No you're right, and this may be another point which nix's the whole lazy init through functions idea too. If you call table.get you could then pass that funcref anywhere, even to another module, and we wouldn't have a way of recovering the original VMContext once it's called.

We also don't know the callee vmctx but we're claiming we don't need that

I like where your idea is going, but given your above comments I'm fearful we can no longer assume this. We might not be able to escape the "we need to know the callee vmctx" property...


I might gently suggest that we put "solve the immediate/specific use case" (https://github.com/bytecodealliance/wasmtime/issues/8160) back on the table, since we know exactly how to do it and it has a much more limited footprint?

IMO the point Nick made about maintainability above is a pretty big one. Having two different representations of a null function pointer is ripe for misinterpretation and mistakes and (possibly) CVEs. I would not personally want to take such a step without considering other options and ruling them out first.

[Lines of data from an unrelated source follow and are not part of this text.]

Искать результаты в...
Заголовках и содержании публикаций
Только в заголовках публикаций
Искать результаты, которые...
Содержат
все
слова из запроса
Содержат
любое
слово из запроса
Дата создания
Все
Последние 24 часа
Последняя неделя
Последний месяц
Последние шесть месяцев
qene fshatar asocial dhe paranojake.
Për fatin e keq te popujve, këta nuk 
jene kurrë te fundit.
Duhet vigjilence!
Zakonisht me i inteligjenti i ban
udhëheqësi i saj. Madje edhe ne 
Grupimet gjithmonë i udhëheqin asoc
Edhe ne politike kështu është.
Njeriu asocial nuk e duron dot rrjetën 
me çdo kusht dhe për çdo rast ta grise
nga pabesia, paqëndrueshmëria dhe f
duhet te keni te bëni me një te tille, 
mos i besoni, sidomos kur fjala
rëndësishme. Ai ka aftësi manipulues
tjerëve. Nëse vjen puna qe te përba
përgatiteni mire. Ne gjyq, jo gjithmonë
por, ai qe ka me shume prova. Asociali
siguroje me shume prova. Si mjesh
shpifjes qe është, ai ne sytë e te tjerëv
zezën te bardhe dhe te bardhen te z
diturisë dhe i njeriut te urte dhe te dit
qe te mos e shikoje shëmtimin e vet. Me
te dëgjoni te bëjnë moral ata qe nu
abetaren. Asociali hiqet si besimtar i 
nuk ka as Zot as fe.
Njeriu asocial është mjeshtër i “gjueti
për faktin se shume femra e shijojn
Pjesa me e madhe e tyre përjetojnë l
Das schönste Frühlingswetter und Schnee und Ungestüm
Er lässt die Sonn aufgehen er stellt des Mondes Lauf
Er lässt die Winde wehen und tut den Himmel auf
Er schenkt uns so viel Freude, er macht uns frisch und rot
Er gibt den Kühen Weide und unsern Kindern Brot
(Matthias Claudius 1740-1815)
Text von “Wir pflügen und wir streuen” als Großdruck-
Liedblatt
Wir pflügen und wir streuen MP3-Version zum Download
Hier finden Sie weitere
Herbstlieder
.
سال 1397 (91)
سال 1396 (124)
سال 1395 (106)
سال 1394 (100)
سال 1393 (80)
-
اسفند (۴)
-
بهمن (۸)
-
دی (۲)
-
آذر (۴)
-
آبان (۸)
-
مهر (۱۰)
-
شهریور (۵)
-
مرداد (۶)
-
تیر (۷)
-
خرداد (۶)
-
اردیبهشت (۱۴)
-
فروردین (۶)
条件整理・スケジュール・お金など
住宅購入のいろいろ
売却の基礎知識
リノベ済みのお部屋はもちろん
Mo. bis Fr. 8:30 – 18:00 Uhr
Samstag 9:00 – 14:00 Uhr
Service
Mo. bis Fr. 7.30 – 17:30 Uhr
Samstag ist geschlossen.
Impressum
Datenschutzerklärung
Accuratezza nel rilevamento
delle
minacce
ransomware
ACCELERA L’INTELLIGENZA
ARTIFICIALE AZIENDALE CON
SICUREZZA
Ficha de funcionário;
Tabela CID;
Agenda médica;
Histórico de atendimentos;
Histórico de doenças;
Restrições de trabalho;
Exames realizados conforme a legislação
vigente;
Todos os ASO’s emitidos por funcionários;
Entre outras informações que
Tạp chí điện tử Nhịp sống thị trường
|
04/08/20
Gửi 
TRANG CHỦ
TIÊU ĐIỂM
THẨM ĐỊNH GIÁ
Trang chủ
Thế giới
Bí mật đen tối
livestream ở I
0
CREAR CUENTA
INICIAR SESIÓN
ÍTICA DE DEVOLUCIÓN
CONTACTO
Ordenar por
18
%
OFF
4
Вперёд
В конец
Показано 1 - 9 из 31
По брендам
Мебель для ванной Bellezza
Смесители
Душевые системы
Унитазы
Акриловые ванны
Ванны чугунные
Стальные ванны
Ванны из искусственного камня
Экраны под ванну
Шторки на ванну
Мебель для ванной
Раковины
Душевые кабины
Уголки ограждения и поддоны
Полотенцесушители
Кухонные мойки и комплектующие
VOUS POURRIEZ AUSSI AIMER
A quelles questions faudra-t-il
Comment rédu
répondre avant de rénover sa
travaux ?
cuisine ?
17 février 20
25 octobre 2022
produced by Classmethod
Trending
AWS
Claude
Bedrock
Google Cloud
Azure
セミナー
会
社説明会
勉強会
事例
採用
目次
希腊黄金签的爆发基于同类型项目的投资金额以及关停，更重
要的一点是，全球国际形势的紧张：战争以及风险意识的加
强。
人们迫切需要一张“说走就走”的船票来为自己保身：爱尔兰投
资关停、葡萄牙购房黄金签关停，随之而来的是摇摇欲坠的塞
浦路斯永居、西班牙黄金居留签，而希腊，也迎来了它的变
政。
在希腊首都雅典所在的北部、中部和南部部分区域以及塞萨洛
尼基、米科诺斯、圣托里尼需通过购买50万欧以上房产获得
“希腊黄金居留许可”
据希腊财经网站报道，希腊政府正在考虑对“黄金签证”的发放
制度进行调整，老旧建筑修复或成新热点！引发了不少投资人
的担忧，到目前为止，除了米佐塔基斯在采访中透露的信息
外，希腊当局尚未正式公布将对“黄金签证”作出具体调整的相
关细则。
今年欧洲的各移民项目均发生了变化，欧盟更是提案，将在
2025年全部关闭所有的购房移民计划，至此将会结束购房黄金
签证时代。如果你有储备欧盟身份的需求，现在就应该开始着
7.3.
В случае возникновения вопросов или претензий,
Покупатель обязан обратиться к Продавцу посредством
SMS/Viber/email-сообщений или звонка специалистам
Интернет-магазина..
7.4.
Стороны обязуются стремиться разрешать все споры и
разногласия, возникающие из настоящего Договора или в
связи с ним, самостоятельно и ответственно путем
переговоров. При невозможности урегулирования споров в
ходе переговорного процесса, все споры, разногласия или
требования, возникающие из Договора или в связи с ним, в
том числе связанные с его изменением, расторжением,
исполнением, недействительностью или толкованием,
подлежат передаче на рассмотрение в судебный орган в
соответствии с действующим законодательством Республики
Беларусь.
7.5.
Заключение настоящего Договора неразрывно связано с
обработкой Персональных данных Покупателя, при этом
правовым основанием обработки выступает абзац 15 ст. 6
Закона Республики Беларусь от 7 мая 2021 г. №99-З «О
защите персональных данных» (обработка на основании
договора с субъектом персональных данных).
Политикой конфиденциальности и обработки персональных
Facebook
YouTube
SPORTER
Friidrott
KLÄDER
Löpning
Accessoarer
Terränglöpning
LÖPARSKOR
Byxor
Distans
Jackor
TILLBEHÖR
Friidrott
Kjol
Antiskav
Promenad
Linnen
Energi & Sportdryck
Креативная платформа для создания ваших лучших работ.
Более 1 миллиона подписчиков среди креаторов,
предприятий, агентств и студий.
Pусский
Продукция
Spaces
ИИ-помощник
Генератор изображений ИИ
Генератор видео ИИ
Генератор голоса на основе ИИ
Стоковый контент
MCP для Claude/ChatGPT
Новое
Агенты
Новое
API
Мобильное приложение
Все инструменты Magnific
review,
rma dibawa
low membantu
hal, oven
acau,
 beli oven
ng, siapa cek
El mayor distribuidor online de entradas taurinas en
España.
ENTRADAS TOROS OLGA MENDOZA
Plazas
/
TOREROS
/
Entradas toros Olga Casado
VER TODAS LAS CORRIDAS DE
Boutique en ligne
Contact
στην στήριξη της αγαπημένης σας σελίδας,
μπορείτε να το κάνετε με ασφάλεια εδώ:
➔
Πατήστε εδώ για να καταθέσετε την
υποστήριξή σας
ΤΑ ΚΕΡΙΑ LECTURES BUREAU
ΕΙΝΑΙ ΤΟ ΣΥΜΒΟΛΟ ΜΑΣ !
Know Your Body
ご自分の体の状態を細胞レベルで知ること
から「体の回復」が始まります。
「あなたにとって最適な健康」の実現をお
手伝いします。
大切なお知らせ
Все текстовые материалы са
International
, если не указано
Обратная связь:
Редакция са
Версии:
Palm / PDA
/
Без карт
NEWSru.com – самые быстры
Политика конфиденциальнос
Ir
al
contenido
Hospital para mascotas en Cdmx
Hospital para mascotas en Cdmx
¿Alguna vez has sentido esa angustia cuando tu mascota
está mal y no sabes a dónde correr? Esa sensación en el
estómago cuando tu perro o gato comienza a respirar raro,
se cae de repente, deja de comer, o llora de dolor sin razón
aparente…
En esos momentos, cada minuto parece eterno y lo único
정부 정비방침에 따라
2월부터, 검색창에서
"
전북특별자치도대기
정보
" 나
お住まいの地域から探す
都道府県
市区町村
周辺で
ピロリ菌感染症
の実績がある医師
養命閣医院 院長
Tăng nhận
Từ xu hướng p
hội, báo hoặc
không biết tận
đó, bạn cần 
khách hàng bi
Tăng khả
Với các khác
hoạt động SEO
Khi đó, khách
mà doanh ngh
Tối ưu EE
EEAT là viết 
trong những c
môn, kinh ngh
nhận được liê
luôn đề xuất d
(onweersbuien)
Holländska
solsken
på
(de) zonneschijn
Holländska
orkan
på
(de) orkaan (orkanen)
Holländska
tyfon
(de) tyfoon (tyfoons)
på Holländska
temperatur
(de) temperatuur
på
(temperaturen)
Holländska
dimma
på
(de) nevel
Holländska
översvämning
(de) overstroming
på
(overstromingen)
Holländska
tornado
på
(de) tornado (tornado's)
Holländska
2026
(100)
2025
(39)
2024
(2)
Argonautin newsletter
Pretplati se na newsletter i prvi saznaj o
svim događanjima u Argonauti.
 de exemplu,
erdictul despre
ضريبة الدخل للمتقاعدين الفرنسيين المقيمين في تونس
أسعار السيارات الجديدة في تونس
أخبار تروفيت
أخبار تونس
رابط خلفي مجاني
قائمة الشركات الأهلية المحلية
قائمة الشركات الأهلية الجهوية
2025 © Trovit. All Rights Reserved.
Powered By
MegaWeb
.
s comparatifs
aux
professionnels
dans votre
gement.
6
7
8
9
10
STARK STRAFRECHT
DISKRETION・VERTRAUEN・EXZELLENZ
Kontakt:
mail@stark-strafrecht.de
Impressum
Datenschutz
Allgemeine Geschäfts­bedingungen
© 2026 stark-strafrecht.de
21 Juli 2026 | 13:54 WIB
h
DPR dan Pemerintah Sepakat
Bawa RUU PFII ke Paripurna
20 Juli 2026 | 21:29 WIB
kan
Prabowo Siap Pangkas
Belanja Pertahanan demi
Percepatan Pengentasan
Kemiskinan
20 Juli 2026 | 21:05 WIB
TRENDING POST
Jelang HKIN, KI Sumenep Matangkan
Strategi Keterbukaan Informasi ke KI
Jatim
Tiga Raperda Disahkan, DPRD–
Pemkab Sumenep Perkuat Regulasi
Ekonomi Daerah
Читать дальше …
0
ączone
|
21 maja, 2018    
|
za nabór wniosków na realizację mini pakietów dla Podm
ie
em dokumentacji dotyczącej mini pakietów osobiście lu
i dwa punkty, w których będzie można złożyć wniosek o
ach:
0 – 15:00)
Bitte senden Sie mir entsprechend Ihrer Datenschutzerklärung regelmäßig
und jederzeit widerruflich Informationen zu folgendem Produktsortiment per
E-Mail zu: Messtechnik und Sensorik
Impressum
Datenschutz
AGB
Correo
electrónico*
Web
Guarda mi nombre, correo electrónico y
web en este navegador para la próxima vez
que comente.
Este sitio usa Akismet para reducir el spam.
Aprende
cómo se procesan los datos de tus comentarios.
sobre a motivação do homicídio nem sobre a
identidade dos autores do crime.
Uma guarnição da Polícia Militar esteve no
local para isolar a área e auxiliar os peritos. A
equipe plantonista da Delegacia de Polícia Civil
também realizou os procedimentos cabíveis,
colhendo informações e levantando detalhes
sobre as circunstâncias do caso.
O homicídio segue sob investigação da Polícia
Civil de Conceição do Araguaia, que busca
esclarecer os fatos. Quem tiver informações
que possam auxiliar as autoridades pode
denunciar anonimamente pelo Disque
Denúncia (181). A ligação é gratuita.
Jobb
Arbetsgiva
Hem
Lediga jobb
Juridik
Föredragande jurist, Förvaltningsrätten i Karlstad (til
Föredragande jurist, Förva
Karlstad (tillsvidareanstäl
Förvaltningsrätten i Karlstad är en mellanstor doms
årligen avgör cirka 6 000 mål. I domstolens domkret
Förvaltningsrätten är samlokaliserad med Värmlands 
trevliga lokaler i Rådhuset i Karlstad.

alexcrichton commented 6 months ago

We talked more about funcref tables this morning in the Cranelift meeting and I wanted to summarize here as well. We ended up concluding all-null init doesn't require two kinds of null pointers which (IMO) makes that a desirable route for the near-future.

For this specifically there's still a fair bit of open questions about the details of how this precisely works, not the least of which is all the machinery required to translate a fault into initialization of a table and returning back to wasm (portably). We're also not certain whether this will be a performance benefit given the high cost of the fault in that case, so it's something we'd need to evaluate.

Jamey also wrote up related ideas in https://github.com/bytecodealliance/wasmtime/issues/8195, which I'll defer over there for discussion of them.